Городок война никак обойти не могла – лежал он в руинах. В этом интерьере познакомились наши герои. Случай был не из тех розово-романтичных, когда мужчина пригласил на танец понравившуюся женщину и под лёгкую летящую музыку вдруг проскочила искра между сердцами вальсирующих, дрогнуло сердце кавалера и часто-часто забилось у партнёрши. Ничего подобного. Надежду отправили по служебным медицинским делам на режимный объект, режимом которого заведовал Пётр. Приходит наша фронтовичка рано утром на проходную, а её не пускают.
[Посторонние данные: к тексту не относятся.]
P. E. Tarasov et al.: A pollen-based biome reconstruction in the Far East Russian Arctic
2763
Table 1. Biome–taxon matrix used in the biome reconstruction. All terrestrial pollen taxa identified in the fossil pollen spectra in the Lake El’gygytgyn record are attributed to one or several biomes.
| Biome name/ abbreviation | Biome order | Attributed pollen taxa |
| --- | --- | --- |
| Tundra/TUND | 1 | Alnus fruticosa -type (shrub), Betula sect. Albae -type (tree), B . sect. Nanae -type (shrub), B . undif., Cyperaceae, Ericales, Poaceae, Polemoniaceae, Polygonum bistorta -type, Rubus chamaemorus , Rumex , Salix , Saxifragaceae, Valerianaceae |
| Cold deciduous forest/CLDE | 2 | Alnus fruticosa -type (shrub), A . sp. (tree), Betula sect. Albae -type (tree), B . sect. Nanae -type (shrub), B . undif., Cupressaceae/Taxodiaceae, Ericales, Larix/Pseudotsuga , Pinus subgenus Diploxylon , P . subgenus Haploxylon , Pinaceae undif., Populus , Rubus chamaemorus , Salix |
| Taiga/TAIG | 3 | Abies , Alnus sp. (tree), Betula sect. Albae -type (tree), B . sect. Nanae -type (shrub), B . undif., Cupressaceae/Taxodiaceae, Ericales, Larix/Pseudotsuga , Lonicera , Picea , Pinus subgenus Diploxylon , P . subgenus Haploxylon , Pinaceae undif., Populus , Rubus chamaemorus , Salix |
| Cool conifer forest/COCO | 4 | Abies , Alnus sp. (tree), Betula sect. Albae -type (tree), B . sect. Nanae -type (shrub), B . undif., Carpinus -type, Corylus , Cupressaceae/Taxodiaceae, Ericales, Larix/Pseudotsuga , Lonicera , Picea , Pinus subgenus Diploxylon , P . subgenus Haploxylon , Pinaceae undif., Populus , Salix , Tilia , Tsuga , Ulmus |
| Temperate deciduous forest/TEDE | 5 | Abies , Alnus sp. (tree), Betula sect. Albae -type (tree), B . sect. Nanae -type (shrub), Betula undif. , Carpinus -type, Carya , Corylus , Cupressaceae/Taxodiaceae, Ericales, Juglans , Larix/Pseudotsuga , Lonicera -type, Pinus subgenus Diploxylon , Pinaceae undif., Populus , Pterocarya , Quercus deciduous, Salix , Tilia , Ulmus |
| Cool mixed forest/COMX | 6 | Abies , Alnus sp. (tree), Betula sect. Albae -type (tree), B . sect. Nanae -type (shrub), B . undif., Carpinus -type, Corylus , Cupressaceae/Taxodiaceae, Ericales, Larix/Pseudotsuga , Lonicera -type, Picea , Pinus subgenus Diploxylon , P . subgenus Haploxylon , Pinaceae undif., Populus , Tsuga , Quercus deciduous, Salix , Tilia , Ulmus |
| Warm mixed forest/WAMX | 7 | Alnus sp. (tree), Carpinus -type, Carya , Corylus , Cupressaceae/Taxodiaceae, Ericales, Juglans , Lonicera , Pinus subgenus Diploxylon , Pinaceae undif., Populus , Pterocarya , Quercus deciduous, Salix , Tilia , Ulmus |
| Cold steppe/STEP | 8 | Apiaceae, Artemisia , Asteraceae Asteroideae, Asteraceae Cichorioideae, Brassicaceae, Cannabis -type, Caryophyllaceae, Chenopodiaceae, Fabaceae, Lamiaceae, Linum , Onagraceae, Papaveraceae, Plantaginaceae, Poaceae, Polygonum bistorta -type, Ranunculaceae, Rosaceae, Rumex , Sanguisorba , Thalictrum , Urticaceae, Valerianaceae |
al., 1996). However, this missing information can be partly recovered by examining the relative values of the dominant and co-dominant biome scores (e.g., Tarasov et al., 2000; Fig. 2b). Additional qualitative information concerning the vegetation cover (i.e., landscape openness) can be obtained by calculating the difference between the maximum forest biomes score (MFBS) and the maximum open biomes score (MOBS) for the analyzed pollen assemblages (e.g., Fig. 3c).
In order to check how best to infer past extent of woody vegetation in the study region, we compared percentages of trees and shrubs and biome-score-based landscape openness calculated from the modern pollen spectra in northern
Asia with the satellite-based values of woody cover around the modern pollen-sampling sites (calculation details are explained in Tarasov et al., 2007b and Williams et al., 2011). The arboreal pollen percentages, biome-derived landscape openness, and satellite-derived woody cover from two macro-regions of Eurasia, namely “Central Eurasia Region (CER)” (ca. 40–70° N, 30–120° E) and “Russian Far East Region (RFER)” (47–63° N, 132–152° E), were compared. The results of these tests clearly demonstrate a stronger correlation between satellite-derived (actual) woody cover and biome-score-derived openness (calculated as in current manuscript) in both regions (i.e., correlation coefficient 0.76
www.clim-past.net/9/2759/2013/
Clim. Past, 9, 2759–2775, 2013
Какой-то грамотей фамилию медика в списке пропускаемых на предприятие с ошибкой записал, не сходится на одну букву с паспортными данными. Вахтёр встал стеной – вам не положено. Надежда начала скандалить и требовать, чтобы её во что бы то ни стало пропустили – работа ждёт, а они здоровые мужики в шпионов играют.

Дело приняло более чем серьёзный оборот, неизвестная гражданка неудержимо рвётся на военный объект. Может, на самом деле – шпион. Вызвали начальника особого отдела. Пётр начал призывать женщину к социалистической дисциплине и порядку. Приводил цитаты из трудов основоположников марксизма-ленинизма об усилении бдительности в связи с капиталистическим окружением социалистического государства. Имел неосторожность обронить:

– Может, вы диверсант!

Ух, Надежда взвилась! Ух, вылепила, что с декабря 1941-го, с боёв под Москвой на фронте. Семнадцатилетней девчонкой, накинув себе год, пошла защищать Родину. Три боевых ордена, четыре медали, сотни спасённых раненых.

Для убедительности рванула ворот кофточки и показала шрам от осколка, ударившего над белой девичьей грудью. Медик есть медик, не постеснялась чуток заголиться перед незнакомцем.

Особист стушевался до полной неспособности к дальнейшему разговору, тем более – действию. На завод не пустил, но и санкций никаких не применил к нарушительнице, с миром отпустил фронтовичку.

Надежда победно развернулась и пошла в свою больницу.

В тот же день, поздно вечером, возвращается к себе в общежитие, вдруг слышит: быстрые шаги за спиной. Кто-то вознамерился догонять её. Осень, небо затянуто тучами, темно, хоть глаз коли, фонарей, конечно, никаких, место пустынное. В кармане пальто у женщины был трофейный вальтер. Выхватила его, резко повернулась навстречу приближающимся шагам, сухо бросила в сторону обозначившегося в темноте силуэта:

– Стоять! Ещё шаг и стреляю!

Догоняющий остановился, из темноты раздался знакомый голос:

– Не бойтесь, это я, начальник особого отдела завода.

– Бояться надо вам! У меня вальтер, пользоваться им приходилось не один раз!

Надежда собралась ещё раз отбрить особиста, да тот другим тоном, идя рядом, начал разговаривать с женщиной. Вполне по-светски, как это бывает при знакомстве мужчины и женщины, стал расспрашивать, где воевала, откуда родом. Умел он задавать вопросы. Детей своих, бывало, до белого каления доводил: «Куда идёшь? С кем? Зачем? Когда вернёшься?» Одно слово – службист. Надежду смутить было невозможно. Она и сама могла забросать вопросами любого и каждого.